Judging by the titles of ID's programs, the free-wheeling meetings where titles are proposed would make a fascinating program itself. Schleiff claims credit--or blame--for "Wives With Knives."
There's also "Who the (Bleep) Did I Marry?" on people who discover ugly secrets about their spouses, soon to have a spinoff. "Stolen Voices, Buried Secrets" has murder stories told in the first person.
"Happily Never After" is about people who meet untimely demises around their wedding days. There's "Blood, Lies & Alibis," "Blood Relatives," "Date From Hell" and "Deadly Women, Fatal Encounters."
Tia Carerre is host of ID's Valentine's Day special, "50 Ways to Leave Your Lover."
ID's audience is 61 percent women, perhaps counterintuitive given its programming. But many women are big fans of mystery and suspense novels, Schleiff said.
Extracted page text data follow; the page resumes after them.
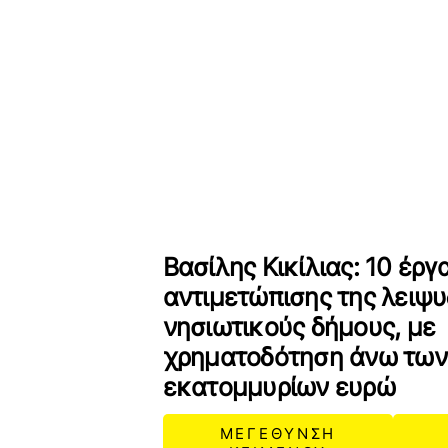
Βασίλης Κικίλιας: 10 έργ
αντιμετώπισης της λειψυ
νησιωτικούς δήμους, με
χρηματοδότηση άνω των
εκατομμυρίων ευρώ
ΜΕΓΕΘΥΝΣΗ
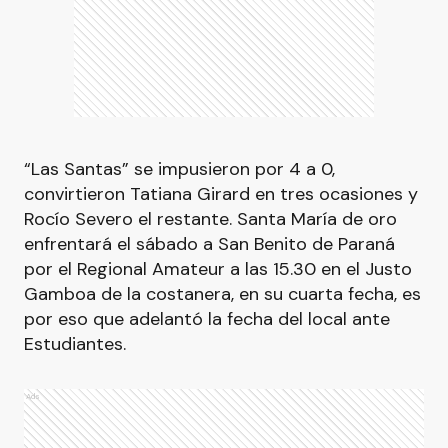
“Las Santas” se impusieron por 4 a 0,
convirtieron Tatiana Girard en tres ocasiones y
Rocío Severo el restante. Santa María de oro
enfrentará el sábado a San Benito de Paraná
por el Regional Amateur a las 15.30 en el Justo
Gamboa de la costanera, en su cuarta fecha, es
por eso que adelantó la fecha del local ante
Estudiantes.
Ads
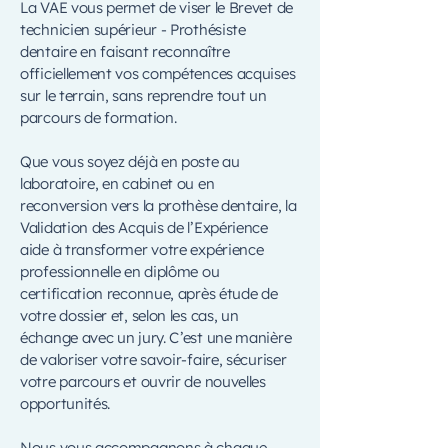
La VAE vous permet de viser le Brevet de
technicien supérieur - Prothésiste
dentaire en faisant reconnaître
officiellement vos compétences acquises
sur le terrain, sans reprendre tout un
parcours de formation.
Que vous soyez déjà en poste au
laboratoire, en cabinet ou en
reconversion vers la prothèse dentaire, la
Validation des Acquis de l’Expérience
aide à transformer votre expérience
professionnelle en diplôme ou
certification reconnue, après étude de
votre dossier et, selon les cas, un
échange avec un jury. C’est une manière
de valoriser votre savoir-faire, sécuriser
votre parcours et ouvrir de nouvelles
opportunités.
Nous vous accompagnons à chaque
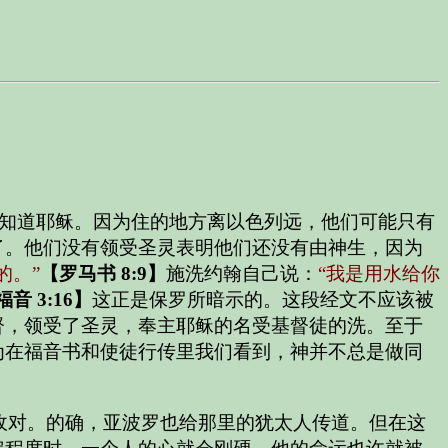
知道耶稣。因为住的地方离以色列远，他们可能只有
了。他们没有领受圣灵表明他们还没有由神生，因为
的。”
【罗马书 8:9】
施洗约翰自己说：
“我是用水给你
音 3:16】
这正是保罗所暗示的。这段经文不应该被
督，领受了圣灵，奉主耶稣的名受基督徒的洗。至于
为在福音书和使徒行传里我们看到，神并不总是做同
敌对。的确，亚波罗也给那里的犹太人传道。但在这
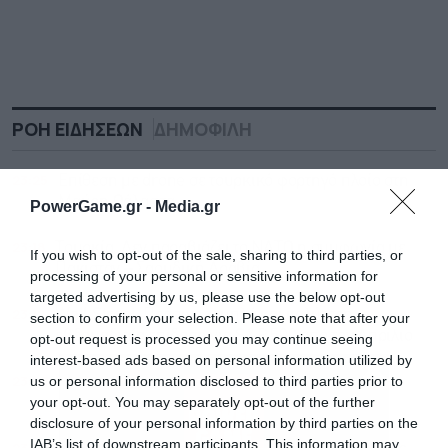
ΡΟΗ ΕΙΔΗΣΕΩΝ
ΔΗΜΟΦΙΛΗ
23:25
Επίθεση με drone σε τουρκικό φορτηγό πλοίο στη
Μαύρη Θάλασσα
PowerGame.gr -
Media.gr
23:18
Τουρκία: Δεν παραβιάζει το ΝΑΤΟ η συμφωνία με
If you wish to opt-out of the sale, sharing to third parties, or
Πακιστάν – Σαουδική Αραβία
processing of your personal or sensitive information for
targeted advertising by us, please use the below opt-out
23:12
Wall Street: Πράσινο ταμπλό και καλύτερη
section to confirm your selection. Please note that after your
εβδομαδιαία επίδοση για S&P 500 από τον Απρίλιο
opt-out request is processed you may continue seeing
interest-based ads based on personal information utilized by
23:08
us or personal information disclosed to third parties prior to
Πασινιάν (Αρμενία): Προτεραιότητα η ΕΑΟΕ, σε
your opt-out. You may separately opt-out of the further
δεύτερη φάση η ΕΕ
disclosure of your personal information by third parties on the
IAB’s list of downstream participants. This information may
23:00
Investigation Discovery began life five years ago, after parent Discovery Communications bought the stake of the then-Discovery Times network that it shared with The New York Times. That network averaged some 80,000 viewers at any point during the day, according to the Nielsen company. ID averaged 669,000 viewers in January, Nielsen said.
The colorful programming gets attention, but there's a serious side on programs like the upcoming "March to Justice" documentary, about the early days of the civil rights movement.
With its female, primarily older audience, Investigation Discovery has done a good job reaching a group that watches TV heavily, said Brad Adgate, an analyst for Horizon Media.